*** Block opens ***

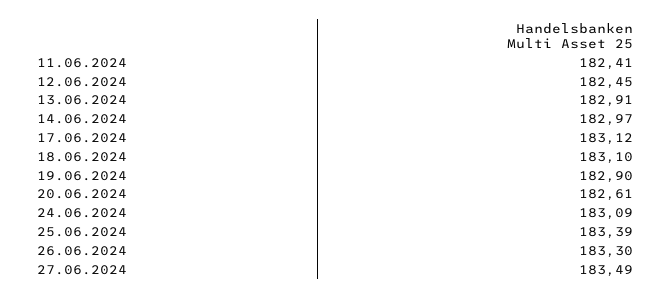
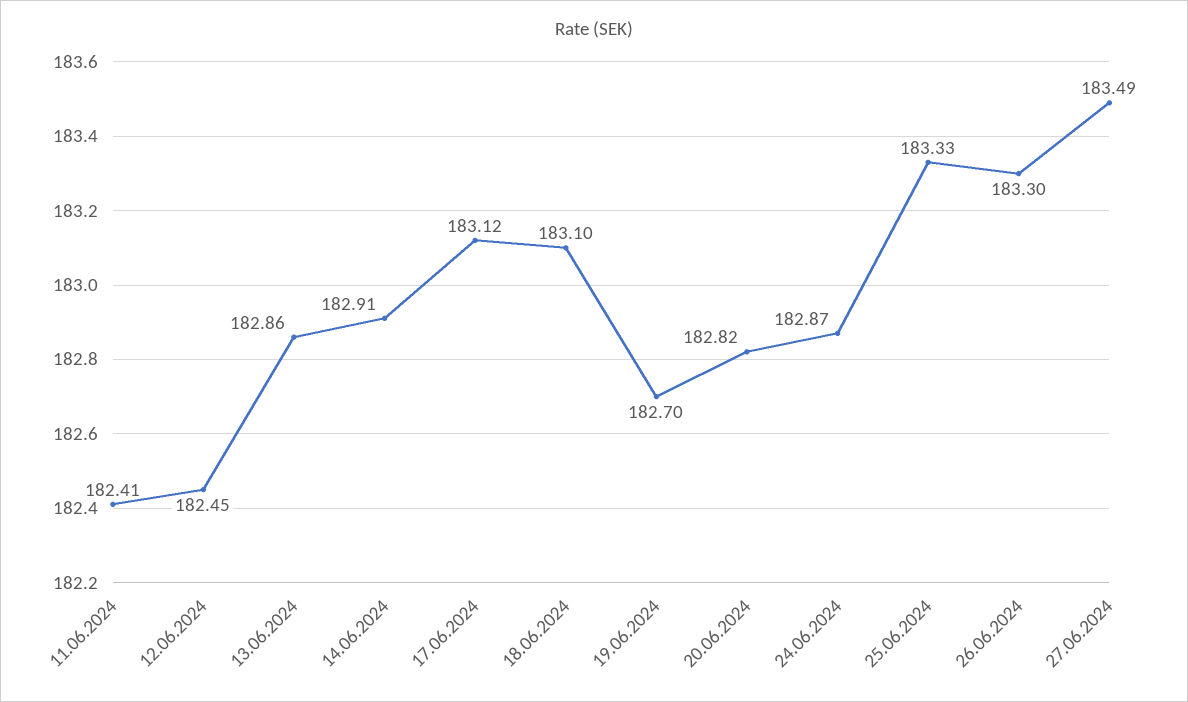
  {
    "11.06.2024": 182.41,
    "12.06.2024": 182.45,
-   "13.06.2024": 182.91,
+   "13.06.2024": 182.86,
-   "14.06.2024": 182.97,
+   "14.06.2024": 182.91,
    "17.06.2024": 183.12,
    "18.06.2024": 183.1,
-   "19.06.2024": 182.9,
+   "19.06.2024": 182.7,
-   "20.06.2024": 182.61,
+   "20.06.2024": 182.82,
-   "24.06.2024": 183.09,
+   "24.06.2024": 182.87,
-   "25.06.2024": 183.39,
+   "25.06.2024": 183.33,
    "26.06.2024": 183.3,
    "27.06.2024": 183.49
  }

*** Block closes ***
*** Block opens ***

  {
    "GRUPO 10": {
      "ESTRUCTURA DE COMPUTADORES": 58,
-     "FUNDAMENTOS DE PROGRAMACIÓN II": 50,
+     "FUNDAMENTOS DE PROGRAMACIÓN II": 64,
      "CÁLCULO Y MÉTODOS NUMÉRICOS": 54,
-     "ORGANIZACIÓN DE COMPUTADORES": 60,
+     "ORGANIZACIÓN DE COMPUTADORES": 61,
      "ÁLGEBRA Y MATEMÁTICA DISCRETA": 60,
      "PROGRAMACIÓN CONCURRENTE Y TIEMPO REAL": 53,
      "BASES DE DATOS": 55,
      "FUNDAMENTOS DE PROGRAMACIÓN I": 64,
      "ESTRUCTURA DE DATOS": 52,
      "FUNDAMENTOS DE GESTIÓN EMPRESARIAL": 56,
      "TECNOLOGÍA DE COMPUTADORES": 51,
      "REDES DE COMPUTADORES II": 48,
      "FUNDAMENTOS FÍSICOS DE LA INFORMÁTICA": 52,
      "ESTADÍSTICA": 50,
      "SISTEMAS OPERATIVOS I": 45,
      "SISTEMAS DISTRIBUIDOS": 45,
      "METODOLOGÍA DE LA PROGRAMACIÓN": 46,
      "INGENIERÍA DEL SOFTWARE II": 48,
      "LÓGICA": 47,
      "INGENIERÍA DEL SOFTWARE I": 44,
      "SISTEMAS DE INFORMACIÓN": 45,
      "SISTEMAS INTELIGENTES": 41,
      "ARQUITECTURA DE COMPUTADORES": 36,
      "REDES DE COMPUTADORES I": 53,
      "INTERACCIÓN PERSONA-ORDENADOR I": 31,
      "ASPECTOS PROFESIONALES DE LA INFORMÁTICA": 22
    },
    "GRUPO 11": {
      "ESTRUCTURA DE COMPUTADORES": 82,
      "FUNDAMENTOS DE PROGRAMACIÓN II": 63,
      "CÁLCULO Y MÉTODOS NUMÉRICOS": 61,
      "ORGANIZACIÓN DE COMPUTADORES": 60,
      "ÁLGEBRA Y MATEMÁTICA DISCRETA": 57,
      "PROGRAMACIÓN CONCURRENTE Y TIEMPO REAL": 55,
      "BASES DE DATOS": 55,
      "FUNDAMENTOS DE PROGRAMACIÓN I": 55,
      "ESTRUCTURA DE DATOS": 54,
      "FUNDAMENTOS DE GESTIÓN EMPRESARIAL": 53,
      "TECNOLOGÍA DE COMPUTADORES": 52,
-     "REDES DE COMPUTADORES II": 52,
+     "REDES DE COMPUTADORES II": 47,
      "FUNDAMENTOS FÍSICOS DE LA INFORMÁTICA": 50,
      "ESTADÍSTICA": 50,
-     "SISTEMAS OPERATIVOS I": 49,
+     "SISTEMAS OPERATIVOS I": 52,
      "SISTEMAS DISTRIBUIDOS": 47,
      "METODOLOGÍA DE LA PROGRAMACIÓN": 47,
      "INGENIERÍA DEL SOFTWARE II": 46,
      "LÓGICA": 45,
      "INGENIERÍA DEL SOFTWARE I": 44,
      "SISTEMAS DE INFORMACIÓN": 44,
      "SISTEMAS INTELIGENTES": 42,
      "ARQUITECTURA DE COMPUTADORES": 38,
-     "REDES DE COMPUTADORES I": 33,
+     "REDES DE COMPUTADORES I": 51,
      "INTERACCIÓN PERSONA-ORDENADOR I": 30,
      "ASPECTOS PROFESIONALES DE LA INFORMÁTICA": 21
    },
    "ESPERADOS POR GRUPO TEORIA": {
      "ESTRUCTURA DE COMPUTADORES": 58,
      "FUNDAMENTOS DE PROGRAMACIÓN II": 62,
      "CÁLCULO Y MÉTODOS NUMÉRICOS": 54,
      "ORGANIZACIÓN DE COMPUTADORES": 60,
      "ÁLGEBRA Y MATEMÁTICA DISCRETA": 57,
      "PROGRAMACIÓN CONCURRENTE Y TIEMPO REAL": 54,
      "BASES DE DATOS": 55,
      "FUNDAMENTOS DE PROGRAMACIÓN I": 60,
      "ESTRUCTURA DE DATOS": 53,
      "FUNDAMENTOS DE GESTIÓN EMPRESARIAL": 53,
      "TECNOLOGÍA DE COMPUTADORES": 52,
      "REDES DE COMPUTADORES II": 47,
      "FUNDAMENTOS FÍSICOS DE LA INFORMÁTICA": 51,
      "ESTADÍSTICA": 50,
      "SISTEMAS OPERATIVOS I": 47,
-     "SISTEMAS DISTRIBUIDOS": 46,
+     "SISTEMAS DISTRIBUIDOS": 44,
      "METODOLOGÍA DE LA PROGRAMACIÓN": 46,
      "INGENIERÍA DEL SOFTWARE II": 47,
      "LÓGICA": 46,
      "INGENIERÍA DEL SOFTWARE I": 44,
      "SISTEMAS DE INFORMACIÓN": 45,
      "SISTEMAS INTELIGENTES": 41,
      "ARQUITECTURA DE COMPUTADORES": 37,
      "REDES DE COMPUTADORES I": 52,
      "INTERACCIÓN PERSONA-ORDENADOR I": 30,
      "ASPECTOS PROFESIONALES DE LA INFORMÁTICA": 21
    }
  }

*** Block closes ***
*** Block opens ***

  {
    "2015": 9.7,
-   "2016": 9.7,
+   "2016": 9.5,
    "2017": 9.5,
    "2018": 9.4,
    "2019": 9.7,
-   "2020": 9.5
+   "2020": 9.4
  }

*** Block closes ***

What to produce
Look through the material above for the word "FÍSICOS" and copy every line that has it.

Solution below
      "FUNDAMENTOS FÍSICOS DE LA INFORMÁTICA": 52,
      "FUNDAMENTOS FÍSICOS DE LA INFORMÁTICA": 50,
      "FUNDAMENTOS FÍSICOS DE LA INFORMÁTICA": 51,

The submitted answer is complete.